Resident Falls During Transport Due to Improper Lift Use
Summary
The facility failed to ensure the safe transportation of a resident to a physician's visit, resulting in an accident. The incident involved a contracted transportation company's van driver who did not ensure the lift platform was level with the van before rolling the resident out. As a result, the resident fell backwards out of the transport van onto a lift platform that was approximately 3 feet below the level of the van. The resident, who was cognitively intact and used a wheelchair, required substantial to maximum assistance for mobility. The incident was captured on video, which showed the van driver lowering the lift platform all the way to the ground instead of keeping it level with the van. The driver then attempted to roll the resident backwards out of the van, encountering resistance due to the safety mechanisms. Despite this, the driver continued to push, resulting in both the resident and the driver falling out of the van. The resident landed on her back inside her wheelchair, and the driver fell on top of her. The resident was transported to the emergency room for evaluation, where no acute injuries were found. Interviews with the resident, staff, and the van transportation company confirmed the sequence of events. The van company's director acknowledged the driver's mistake and noted that there were no mechanical issues with the van or lift. The driver admitted in a statement that she had mistakenly lowered the lift platform to the ground and did not realize it until the accident occurred. The facility had previously used the transportation company without incident, and the driver had been trained on safety procedures, but failed to apply them correctly in this instance.
Removal Plan
- The Driver was suspended. The lift gate was damaged during the incident and therefore the van was removed from service until repaired.
- The driver was drug and alcohol tested with no findings.
- The driver was interviewed by the contract transport company and maintained that a flap on the van used to keep patients in place failed to drop as expected therefore causing her to trip.
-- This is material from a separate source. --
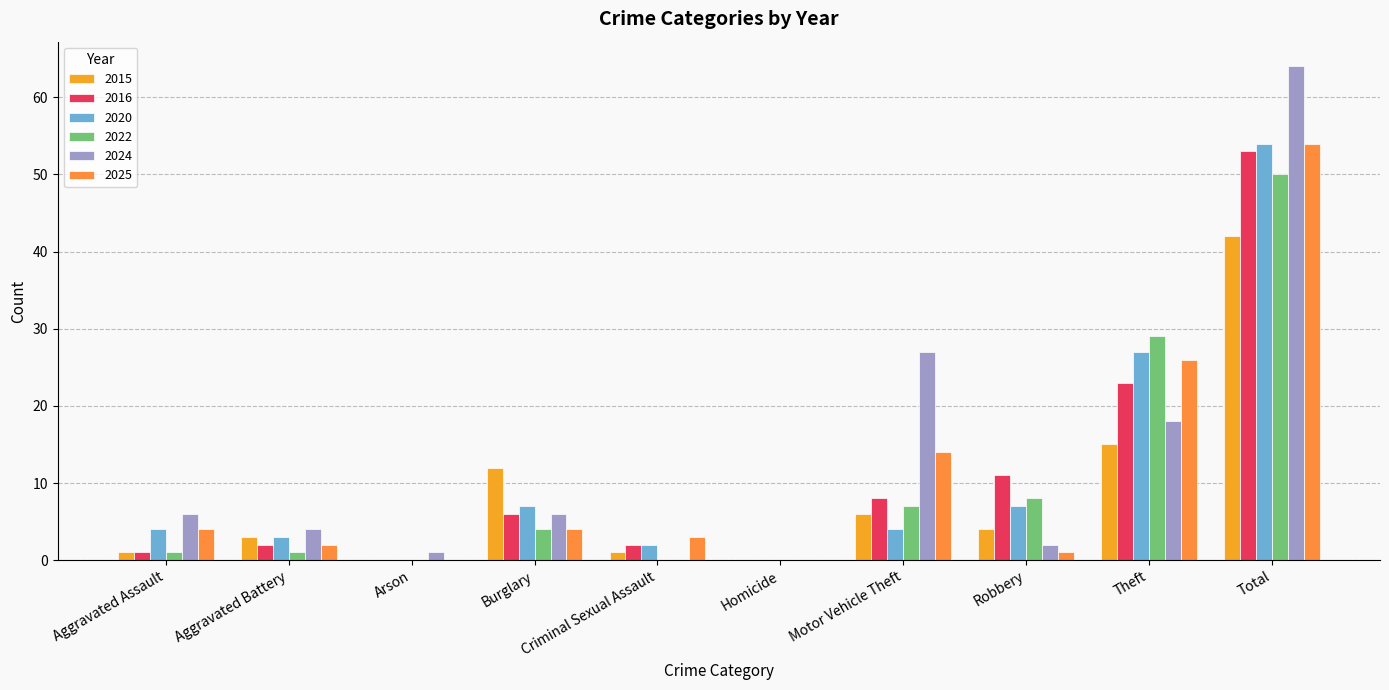

What are all the series names shown in the legend?

2015, 2016, 2020, 2022, 2024, 2025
- The transportation contract company owners came to the facility and brought the van that was part of the incident. The administrator, assistant administrator and owners discussed their findings. The owners stated the van was equipped with video camera that was on the dash and pointed toward the back. They reviewed the video footage however stated it was difficult to fully understand what was happening with the lift gate due to resident #7 and her chair being in the center. They stated they also reviewed footage of her earlier transportations for the day and noticed that the sides of the lift gate were not in visible sight as they had been on her earlier transports for the day. The owners maintain that those flaps only stay up if the lift gate is not level. The driver had received certification upon hire on safety as it relates to ensuring the lift gate is even with the van bumper prior to unrestraining a patient and proceeding with unloading.
- The owners had implemented a remediation plan of their own after reviewing the tapes. All transports that have a single driver must call dispatch prior to removing the patient from the van to confirm all safety techniques including having the lift gate level are in place prior to unloading a patient.
- The facility failed to ensure resident #7 was safe during the unloading process of transport resulting in fall from the van.
- Any residents receiving transports are affected by this practice. The transport company implemented that when working alone all drivers will be required to confirm the lift is floor level by walking on the lift and notifying their administration, prior to unloading all residents, that lift is level and safe.
- All drivers received education by the transport company owners on Passenger Assistance Safety which includes lift operating procedures and safety harnesses. This was supplied to the facility by the transport company. Any new driver will receive education by the transport company in orientation and will be sent to administrator as needed. The center contracts with no other transportation company and therefore no further education was required from other companies.
- The Quality Assurance Committee (Regional Director of Clinical Services, administrator, Director of Nursing, Assistant Director of Nursing) met to review the findings and initiated a plan.
- Unit secretary or designee will ride on transport for an audit of 2 transports weekly x 4 weeks, weekly x 8 weeks to ensure the lift gate is level prior to wheeling patient off the van and driver has made all safety checks prior to unloading a patient.
- The audits will be reported to Quality Assurance for further review quarterly x 2.